Question

A question on redox equations please?

Write down the overall redox equations for the following:
(a) Acidified potassium dichromate oxidising sulphur dioxide to the sulphate ion.
oxidation 1/2:
reduction 1/2:
overall ionic equation:

Answer 1

Which one undergoes oxidation - K2Cr2O7 or SO2?

Answer 2

I think the SO2... I'm not sure. I've never done any questions formatted like this...

Answer 3

Yup.
So, for oxidation, you'll have to write an equation for SO2.
Now, SO2 will form SO4^-2
\[SO_2 \rightarrow SO_4^{2-}\]Can you balance the equation?

Answer 4

Would it be...

Answer 5

Yes?

Answer 6

SO2 + H2O --> SO4(2-) + 2H(+)

Answer 7

Oh wait the oxygens aren't balanced

Answer 8

SO2 + 2H2O --> SO4(2-) + 4H(+) + 2e(-)

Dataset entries
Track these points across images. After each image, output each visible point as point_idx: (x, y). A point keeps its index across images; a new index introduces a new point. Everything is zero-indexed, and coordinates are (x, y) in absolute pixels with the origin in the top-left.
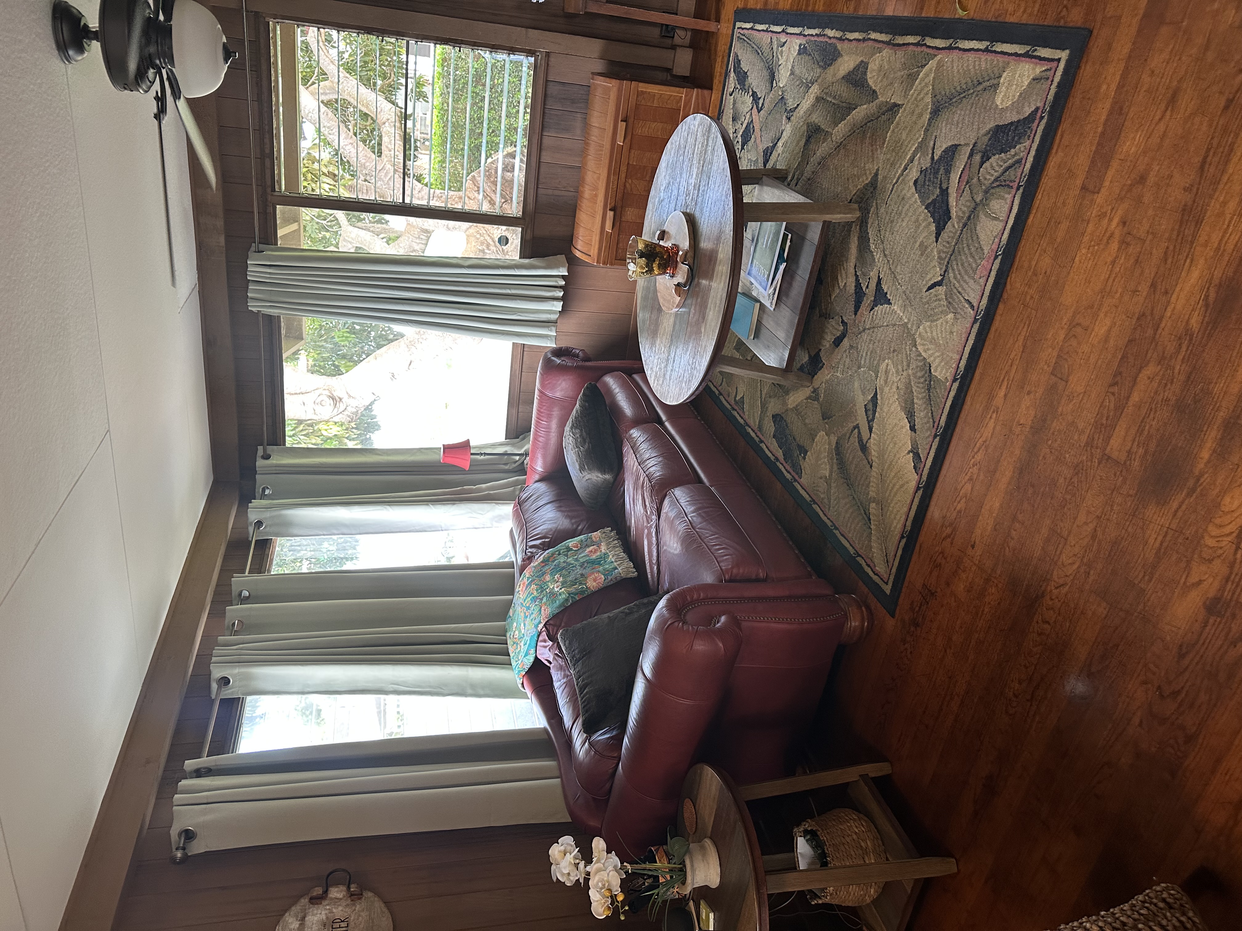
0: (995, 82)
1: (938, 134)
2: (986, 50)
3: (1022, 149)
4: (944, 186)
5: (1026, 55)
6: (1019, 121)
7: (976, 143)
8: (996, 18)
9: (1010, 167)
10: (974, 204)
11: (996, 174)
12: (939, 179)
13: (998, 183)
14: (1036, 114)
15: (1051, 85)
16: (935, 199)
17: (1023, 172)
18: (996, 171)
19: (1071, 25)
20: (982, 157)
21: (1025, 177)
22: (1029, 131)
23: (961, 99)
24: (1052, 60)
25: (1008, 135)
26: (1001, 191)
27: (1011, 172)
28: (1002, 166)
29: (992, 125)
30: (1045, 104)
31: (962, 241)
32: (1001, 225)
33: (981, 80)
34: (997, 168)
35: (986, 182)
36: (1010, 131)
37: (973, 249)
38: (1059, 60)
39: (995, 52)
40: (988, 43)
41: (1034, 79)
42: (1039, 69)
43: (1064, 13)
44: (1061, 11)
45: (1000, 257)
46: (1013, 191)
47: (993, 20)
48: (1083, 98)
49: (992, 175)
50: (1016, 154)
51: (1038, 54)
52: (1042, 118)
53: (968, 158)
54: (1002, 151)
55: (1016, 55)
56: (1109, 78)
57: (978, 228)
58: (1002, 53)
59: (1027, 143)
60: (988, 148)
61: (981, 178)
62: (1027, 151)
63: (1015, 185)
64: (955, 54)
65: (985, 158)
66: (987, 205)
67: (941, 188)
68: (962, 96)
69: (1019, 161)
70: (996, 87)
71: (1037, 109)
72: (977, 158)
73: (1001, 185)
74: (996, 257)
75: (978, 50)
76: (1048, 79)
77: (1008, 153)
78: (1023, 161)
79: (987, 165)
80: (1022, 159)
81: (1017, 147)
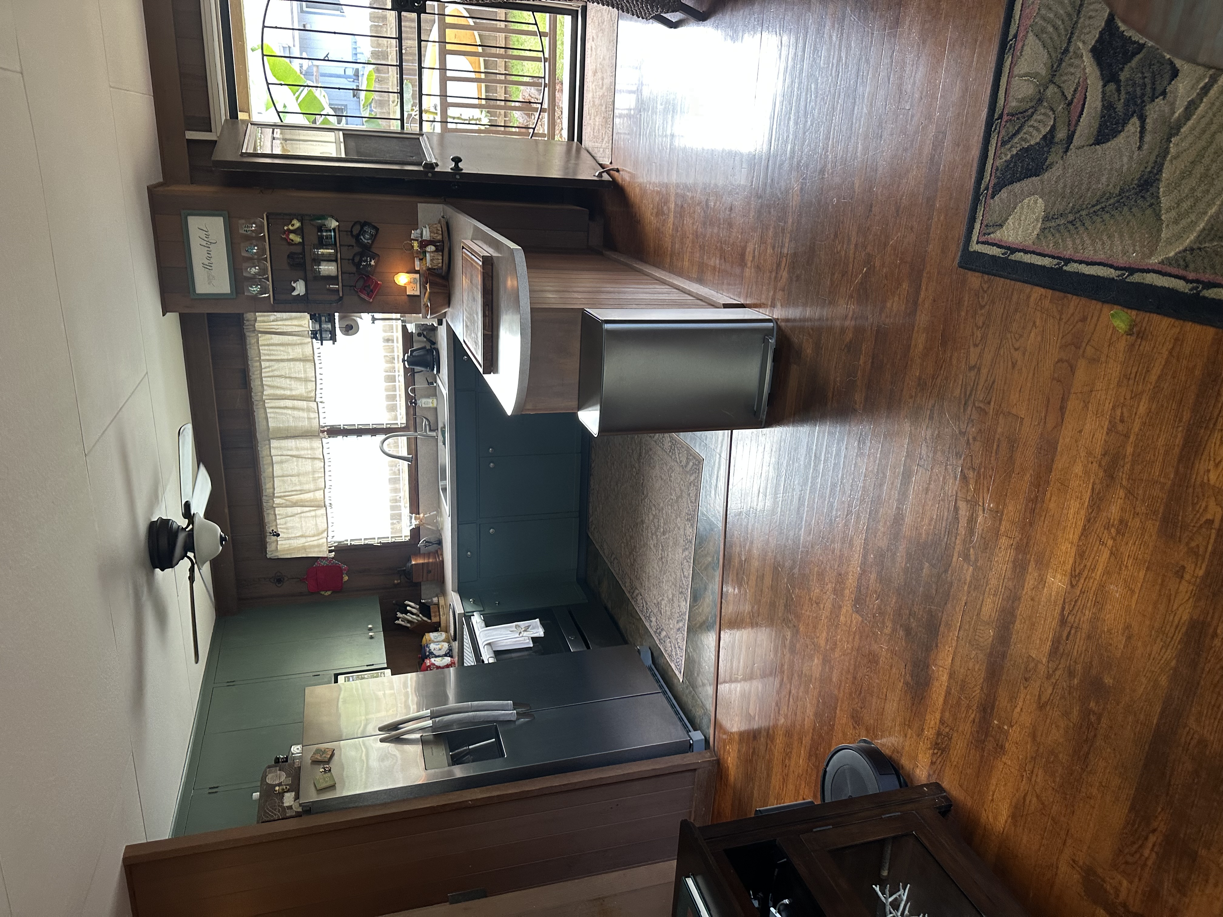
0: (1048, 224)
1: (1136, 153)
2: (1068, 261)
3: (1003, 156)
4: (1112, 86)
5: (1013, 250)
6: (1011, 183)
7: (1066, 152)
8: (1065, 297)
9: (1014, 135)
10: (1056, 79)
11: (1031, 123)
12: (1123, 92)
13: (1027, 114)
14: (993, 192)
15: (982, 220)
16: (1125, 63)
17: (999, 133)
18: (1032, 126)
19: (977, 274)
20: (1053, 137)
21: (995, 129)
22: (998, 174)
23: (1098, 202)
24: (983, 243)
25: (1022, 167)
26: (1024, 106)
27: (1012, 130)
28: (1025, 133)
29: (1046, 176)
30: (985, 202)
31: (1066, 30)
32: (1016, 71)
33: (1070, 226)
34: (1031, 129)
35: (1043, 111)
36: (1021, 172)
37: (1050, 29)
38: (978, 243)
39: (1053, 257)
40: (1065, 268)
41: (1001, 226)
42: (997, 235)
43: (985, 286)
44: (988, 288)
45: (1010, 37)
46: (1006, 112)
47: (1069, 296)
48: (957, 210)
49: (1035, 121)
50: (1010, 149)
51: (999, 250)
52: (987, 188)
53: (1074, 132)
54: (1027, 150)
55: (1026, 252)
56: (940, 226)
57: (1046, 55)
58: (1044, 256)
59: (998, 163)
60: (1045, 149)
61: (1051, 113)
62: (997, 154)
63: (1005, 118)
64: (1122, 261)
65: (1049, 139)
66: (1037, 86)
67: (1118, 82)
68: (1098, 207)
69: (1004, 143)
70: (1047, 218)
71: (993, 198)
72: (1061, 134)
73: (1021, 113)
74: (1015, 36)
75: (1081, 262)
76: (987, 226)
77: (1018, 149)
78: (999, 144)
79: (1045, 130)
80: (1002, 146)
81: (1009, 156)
* * *
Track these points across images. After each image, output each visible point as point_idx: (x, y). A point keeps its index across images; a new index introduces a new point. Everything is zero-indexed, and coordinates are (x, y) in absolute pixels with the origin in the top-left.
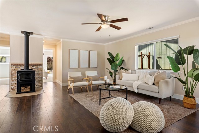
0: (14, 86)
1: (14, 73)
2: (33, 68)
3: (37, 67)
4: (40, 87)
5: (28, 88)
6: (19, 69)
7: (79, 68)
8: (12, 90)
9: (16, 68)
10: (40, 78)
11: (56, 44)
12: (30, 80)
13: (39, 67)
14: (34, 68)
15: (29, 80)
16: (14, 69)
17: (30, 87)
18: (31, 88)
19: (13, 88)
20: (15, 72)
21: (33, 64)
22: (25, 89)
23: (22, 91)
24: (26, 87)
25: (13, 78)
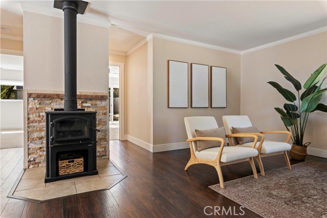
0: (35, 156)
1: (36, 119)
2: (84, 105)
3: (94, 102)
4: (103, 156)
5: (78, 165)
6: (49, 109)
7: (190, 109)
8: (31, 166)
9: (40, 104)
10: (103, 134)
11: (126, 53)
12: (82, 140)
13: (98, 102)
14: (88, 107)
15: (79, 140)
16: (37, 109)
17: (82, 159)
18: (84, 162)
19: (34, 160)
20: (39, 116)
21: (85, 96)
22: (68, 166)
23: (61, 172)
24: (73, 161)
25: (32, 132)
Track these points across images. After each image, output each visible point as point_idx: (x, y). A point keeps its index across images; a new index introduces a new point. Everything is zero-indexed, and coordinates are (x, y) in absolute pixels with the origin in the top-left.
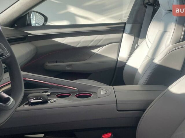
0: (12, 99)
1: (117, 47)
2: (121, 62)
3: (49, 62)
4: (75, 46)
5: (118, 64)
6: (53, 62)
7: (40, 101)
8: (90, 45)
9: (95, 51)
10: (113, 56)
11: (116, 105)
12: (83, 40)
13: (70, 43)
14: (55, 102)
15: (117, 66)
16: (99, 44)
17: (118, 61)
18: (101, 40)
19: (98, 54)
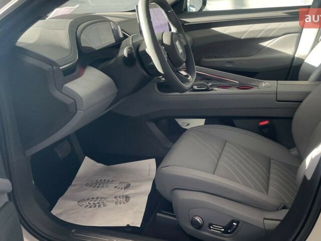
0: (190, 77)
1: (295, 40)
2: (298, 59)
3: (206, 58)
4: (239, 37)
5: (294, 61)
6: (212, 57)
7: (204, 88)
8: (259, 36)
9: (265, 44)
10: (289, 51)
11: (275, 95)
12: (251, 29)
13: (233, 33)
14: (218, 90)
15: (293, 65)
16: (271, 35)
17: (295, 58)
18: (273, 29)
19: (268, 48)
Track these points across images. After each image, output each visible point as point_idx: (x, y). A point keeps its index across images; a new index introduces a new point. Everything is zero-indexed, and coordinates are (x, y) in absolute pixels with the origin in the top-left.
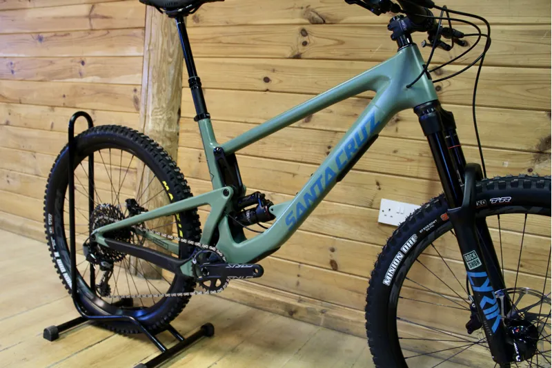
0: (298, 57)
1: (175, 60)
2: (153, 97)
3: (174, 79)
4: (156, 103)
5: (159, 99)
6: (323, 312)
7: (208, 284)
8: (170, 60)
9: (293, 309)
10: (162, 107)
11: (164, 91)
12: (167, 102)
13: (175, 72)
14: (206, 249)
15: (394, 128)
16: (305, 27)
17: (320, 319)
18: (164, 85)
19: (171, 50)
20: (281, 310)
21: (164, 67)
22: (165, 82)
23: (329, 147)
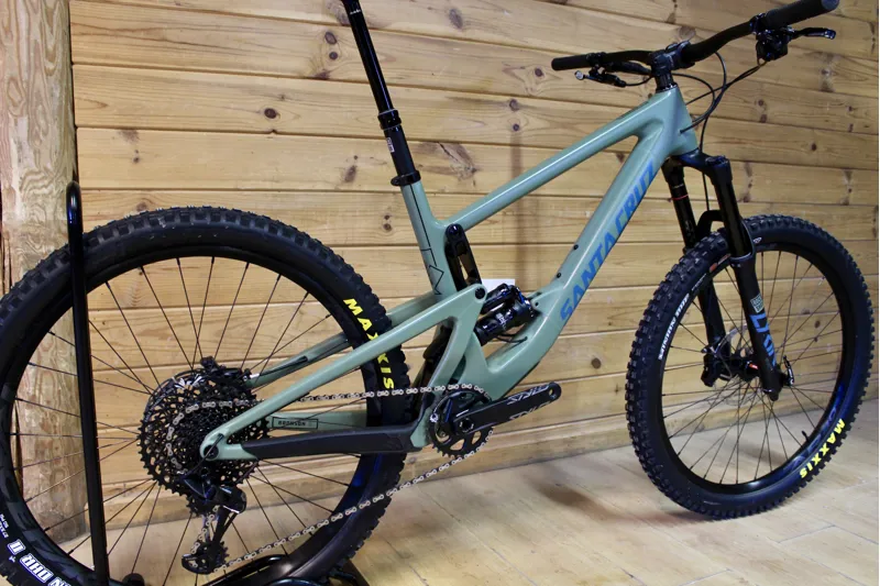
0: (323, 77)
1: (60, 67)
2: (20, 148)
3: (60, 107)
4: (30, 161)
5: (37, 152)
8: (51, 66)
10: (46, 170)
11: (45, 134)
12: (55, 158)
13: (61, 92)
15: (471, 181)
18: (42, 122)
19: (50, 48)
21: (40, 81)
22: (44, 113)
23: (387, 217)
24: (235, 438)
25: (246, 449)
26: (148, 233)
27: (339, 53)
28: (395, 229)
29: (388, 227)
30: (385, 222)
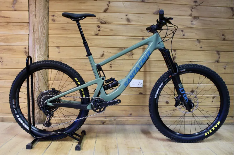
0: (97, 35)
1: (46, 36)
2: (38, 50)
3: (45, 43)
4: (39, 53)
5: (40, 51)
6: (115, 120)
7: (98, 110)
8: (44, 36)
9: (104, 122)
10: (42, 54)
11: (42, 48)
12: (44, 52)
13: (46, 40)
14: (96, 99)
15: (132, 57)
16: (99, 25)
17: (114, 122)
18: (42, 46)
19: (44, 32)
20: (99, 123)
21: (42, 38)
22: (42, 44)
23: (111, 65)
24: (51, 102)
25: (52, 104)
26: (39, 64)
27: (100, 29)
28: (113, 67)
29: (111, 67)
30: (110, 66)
---
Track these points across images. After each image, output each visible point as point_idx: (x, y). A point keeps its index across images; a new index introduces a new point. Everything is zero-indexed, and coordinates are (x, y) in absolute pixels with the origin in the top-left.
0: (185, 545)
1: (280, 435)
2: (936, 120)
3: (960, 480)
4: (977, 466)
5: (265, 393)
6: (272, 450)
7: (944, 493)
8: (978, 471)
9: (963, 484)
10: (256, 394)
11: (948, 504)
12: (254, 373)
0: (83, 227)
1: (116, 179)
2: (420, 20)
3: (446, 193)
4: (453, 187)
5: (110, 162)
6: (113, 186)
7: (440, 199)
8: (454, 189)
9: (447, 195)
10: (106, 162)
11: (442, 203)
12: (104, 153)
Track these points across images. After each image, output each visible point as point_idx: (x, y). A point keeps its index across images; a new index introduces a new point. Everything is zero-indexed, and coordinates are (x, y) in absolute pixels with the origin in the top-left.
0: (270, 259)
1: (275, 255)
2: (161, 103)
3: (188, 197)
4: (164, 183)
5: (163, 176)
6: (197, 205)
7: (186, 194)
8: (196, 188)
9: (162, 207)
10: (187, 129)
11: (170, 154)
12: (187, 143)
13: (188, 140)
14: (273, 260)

> Set of tasks
1 – In the redox equation thread, why is the equation "SO2 + H2O --> SO4(2-) + 2H(+)" replaced by a later version? Answer in one to three sentences.
2 – Resume the redox equation thread with the next post after the one ending "+ 4H(+) + 2e(-)".
The dataset entries have no connection to the redox thread.

> Responses for each task
1 – The poster replaced it after noticing that the oxygens were not balanced. The revised version puts 2H2O on the left, which gives four oxygen atoms on each side to match the sulfate ion.

2 –
Answer 9

Is that correct @Callisto ? :S

Answer 10

Yes. Sorry.. My chrome had a fight with OS for a while :(

For reduction:
\[Cr_2O_7^{2-} \rightarrow Cr^{3+}\]Can you balance it?

Answer 11

Thanks, haha no problem :)

How do you know that the potassium dichromate reduces to the chromic ion?

Answer 12

*chromate ion

Well... there are some basic equations that I have to remember. Cr2O7 is one of them.

Answer 13

Oops, chromate. Oh okay, so it's something you memorise...

Answer 14

*Cr2O7 ^(2-)

Answer 15

Yup!

Answer 16

Dang! Ok I'm gonna try balancing it

Answer 17

In my exam, the electroreactivity series is not given, the equations of the redox reactions are not given. All I have to do is to memorize them.. in order..

Answer 18

Oh man that's so annoying!

Answer 19

Balance Cr on the right first. Then, balance the number of O

Answer 20

Ok thank you

Answer 21

Cr2O7(2-) + 14H(+) --> 2Cr(3+) + 7H2O

Answer 22

I'm confused about balancing the charges by adding electrons...

Answer 23

What's the total charge on the left?

Answer 24

Umm would it be +12?

Answer 25

Yes.
What about for the right?

Answer 26

+3

Answer 27

Not really.
There are TWO chromium(III) ions there

Sorry!! Cr^(3+) should be called as chromium(III) ion.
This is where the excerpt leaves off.